Cassandra is an alternative to MySQL, Oracle or other database manager for very large amounts of queries. It tends to be used by more and more different players, but this is a new product which has not been confronted with all the variety of uses that can be experienced. We can expect setbacks in adapting it to a new application.
It is suitable for fully distributed and highly scalable databases, so for the wide traffic of sites such as Facebook (which developed it) with millions of queries per hour.
The distributed model is used to store information on many different servers managed by a central system.
Written in Java, it can be more easily integrated into a server environment in this language.
Cassandra is based on the non-relational data model BigTable created by Google and used by the index of its search engine, running on Dynamo, the storage system model from Amazon.
It has been open sourced by Facebook in 2008 and then supported by the Apache Foundation.
The word Cassandra comes from the Greek mythology, it is the name of a princess who has the power to predict the future but whose fate is never to be believed. The logo of a female gaze refers to the idea of vision. It is assumed that the developer expected not to be believed about the future of this system.
SQL or not SQL?
Cassandra is part of NoSQL the movement that wants to simplify the databases by removing the relational aspect.
Tables are no longer a predetermined fixed schema (that we can actually change later), and can change horizontally (for the columns) as well as vertically (for the lines, so the records).
NoSQL actually means Not Only SQL, so it is not about the query language, which is always SQL.
Cassandra vs. MySQL
Cassandra is shemaless and has no table. The number of columns can vary from one row to another. MariaDB (alternative to MySQL) has implemented a system that allows dynamic columns to do the same thing. But we leave the field of SQL commands.
Here is a benchmark comparison provided by Apache:
- Writing: MySQL: 300 ms.
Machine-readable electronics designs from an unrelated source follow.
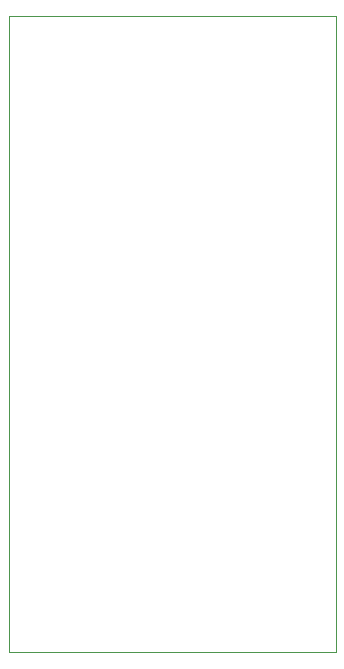
<source format=gbr>
%TF.GenerationSoftware,KiCad,Pcbnew,(6.0.2)*%
%TF.CreationDate,2022-05-15T19:04:19+02:00*%
%TF.ProjectId,unfancyRemote,756e6661-6e63-4795-9265-6d6f74652e6b,rev?*%
%TF.SameCoordinates,Original*%
%TF.FileFunction,Profile,NP*%
%FSLAX46Y46*%
G04 Gerber Fmt 4.6, Leading zero omitted, Abs format (unit mm)*
G04 Created by KiCad (PCBNEW (6.0.2)) date 2022-05-15 19:04:19*
%MOMM*%
%LPD*%
G01*
G04 APERTURE LIST*
%TA.AperFunction,Profile*%
%ADD10C,0.100000*%
%TD*%
G04 APERTURE END LIST*
D10*
X119380000Y-64262000D02*
X147066000Y-64262000D01*
X147066000Y-64262000D02*
X147066000Y-118110000D01*
X147066000Y-118110000D02*
X119380000Y-118110000D01*
X119380000Y-118110000D02*
X119380000Y-64262000D01*
M02*

</source>
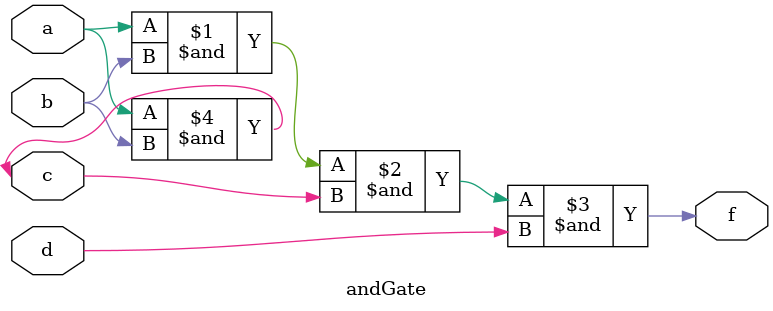
<source format=sv>
`timescale 1ns / 1ps



module andGate(
       input logic a,
       input logic b,
       input logic c,
       input logic d,
       output logic f
 );
 
 and u (f,a,b,c,d);                                                                                                                                                                                                                                                                                                                                                                                                                                                                                          and u_and(c,a,b);
endmodule


</source>
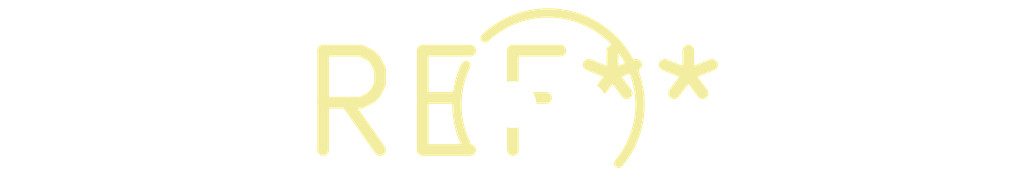
<source format=kicad_pcb>
(kicad_pcb (version 20240108) (generator pcbnew)

  (general
    (thickness 1.6)
  )

  (paper "A4")
  (layers
    (0 "F.Cu" signal)
    (31 "B.Cu" signal)
    (32 "B.Adhes" user "B.Adhesive")
    (33 "F.Adhes" user "F.Adhesive")
    (34 "B.Paste" user)
    (35 "F.Paste" user)
    (36 "B.SilkS" user "B.Silkscreen")
    (37 "F.SilkS" user "F.Silkscreen")
    (38 "B.Mask" user)
    (39 "F.Mask" user)
    (40 "Dwgs.User" user "User.Drawings")
    (41 "Cmts.User" user "User.Comments")
    (42 "Eco1.User" user "User.Eco1")
    (43 "Eco2.User" user "User.Eco2")
    (44 "Edge.Cuts" user)
    (45 "Margin" user)
    (46 "B.CrtYd" user "B.Courtyard")
    (47 "F.CrtYd" user "F.Courtyard")
    (48 "B.Fab" user)
    (49 "F.Fab" user)
    (50 "User.1" user)
    (51 "User.2" user)
    (52 "User.3" user)
    (53 "User.4" user)
    (54 "User.5" user)
    (55 "User.6" user)
    (56 "User.7" user)
    (57 "User.8" user)
    (58 "User.9" user)
  )

  (setup
    (pad_to_mask_clearance 0)
    (pcbplotparams
      (layerselection 0x00010fc_ffffffff)
      (plot_on_all_layers_selection 0x0000000_00000000)
      (disableapertmacros false)
      (usegerberextensions false)
      (usegerberattributes false)
      (usegerberadvancedattributes false)
      (creategerberjobfile false)
      (dashed_line_dash_ratio 12.000000)
      (dashed_line_gap_ratio 3.000000)
      (svgprecision 4)
      (plotframeref false)
      (viasonmask false)
      (mode 1)
      (useauxorigin false)
      (hpglpennumber 1)
      (hpglpenspeed 20)
      (hpglpendiameter 15.000000)
      (dxfpolygonmode false)
      (dxfimperialunits false)
      (dxfusepcbnewfont false)
      (psnegative false)
      (psa4output false)
      (plotreference false)
      (plotvalue false)
      (plotinvisibletext false)
      (sketchpadsonfab false)
      (subtractmaskfromsilk false)
      (outputformat 1)
      (mirror false)
      (drillshape 1)
      (scaleselection 1)
      (outputdirectory "")
    )
  )

  (net 0 "")

  (footprint "TO-92Mini-2" (layer "F.Cu") (at 0 0))

)

</source>
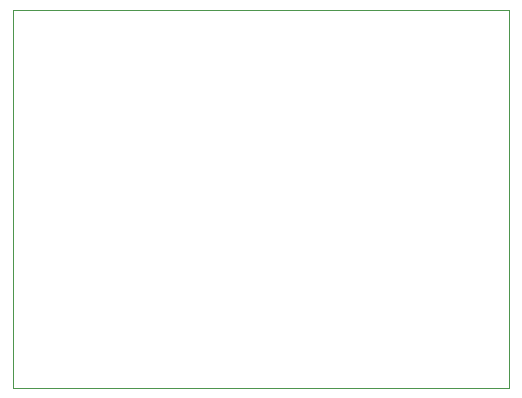
<source format=gko>
G04 #@! TF.FileFunction,Profile,NP*
%FSLAX46Y46*%
G04 Gerber Fmt 4.6, Leading zero omitted, Abs format (unit mm)*
G04 Created by KiCad (PCBNEW (after 2015-mar-04 BZR unknown)-product) date Sat 21 Nov 2015 03:19:33 PM EST*
%MOMM*%
G01*
G04 APERTURE LIST*
%ADD10C,0.150000*%
%ADD11C,0.100000*%
G04 APERTURE END LIST*
D10*
D11*
X187000000Y-78000000D02*
X145000000Y-78000000D01*
X187000000Y-110000000D02*
X187000000Y-78000000D01*
X145000000Y-110000000D02*
X187000000Y-110000000D01*
X145000000Y-78000000D02*
X145000000Y-110000000D01*
M02*

</source>
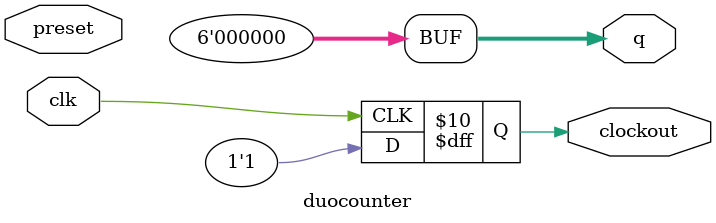
<source format=sv>
module duocounter(
input clk,
input preset,
output clockout,
output [5:0] q
);

assign q = 0;
always_ff @(posedge clk)
begin
	if (q == 0)
	begin
		q = 59;
		clockout = 1;
	end
	else
	begin
		q = q - 1;
		clockout = 0;
	end
end
endmodule
		
</source>
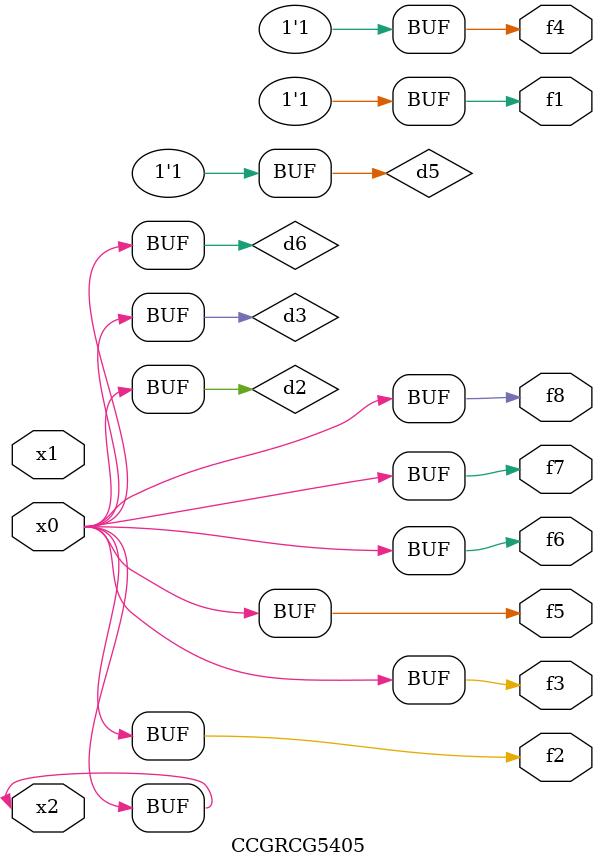
<source format=v>
module CCGRCG5405(
	input x0, x1, x2,
	output f1, f2, f3, f4, f5, f6, f7, f8
);

	wire d1, d2, d3, d4, d5, d6;

	xnor (d1, x2);
	buf (d2, x0, x2);
	and (d3, x0);
	xnor (d4, x1, x2);
	nand (d5, d1, d3);
	buf (d6, d2, d3);
	assign f1 = d5;
	assign f2 = d6;
	assign f3 = d6;
	assign f4 = d5;
	assign f5 = d6;
	assign f6 = d6;
	assign f7 = d6;
	assign f8 = d6;
endmodule

</source>
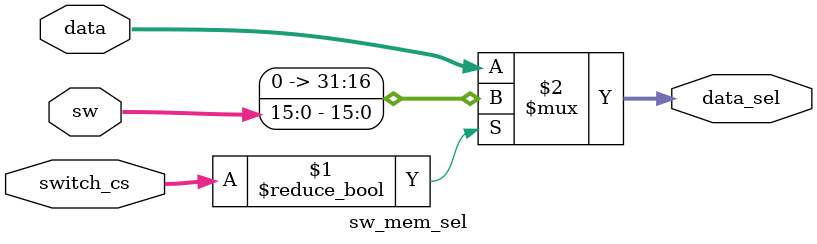
<source format=v>
`timescale 1ns / 1ps
module sw_mem_sel(
    input [31:0] switch_cs,
	 input [15:0] sw,
	 input [31:0] data,
	 output [31:0] data_sel
    );

    assign data_sel = (switch_cs) ? {16'b0, sw[15:0]} : data;
endmodule

</source>
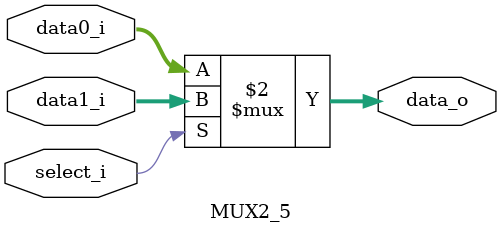
<source format=v>
module MUX2_5
(
	data0_i,
	data1_i,
	select_i,
	data_o
);

input	[4:0]	data0_i;
input	[4:0]	data1_i;
input		select_i;
output	[4:0]	data_o;

assign data_o = (select_i==1'b1) ? data1_i : data0_i;

endmodule
</source>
Cassandra: 0.12 ms.
- Reading: MySQL: 350ms. Cassandra: 15 ms.
Differences in features:
- Number of columns: 4096. Cassandra: 2 billion.
Cassandra is less reliable than MySQL and a weaker community and therefore a smaller support. There are fewer tools to help make it work, such as graphical interfaces, or managers such as phpMyAdmin.
Facebook is the origin of Cassandra, even though the project was then integrated to Apache. But it was replaced by Hadoop.
See Software powering Facebook.
Twitter does not so far use Cassandra to manage tweets, because it would have to rewrite the system but it is used for statistical data and geolocation.
Complaining of slowness in MySQL, Digg has decided to completely reimplement the management of data to Cassandra.
See Why Digg replaced MySQL.
Netflix, The streaming TV company prefers to forego the benefits of relational database for the scalability of Cassandra.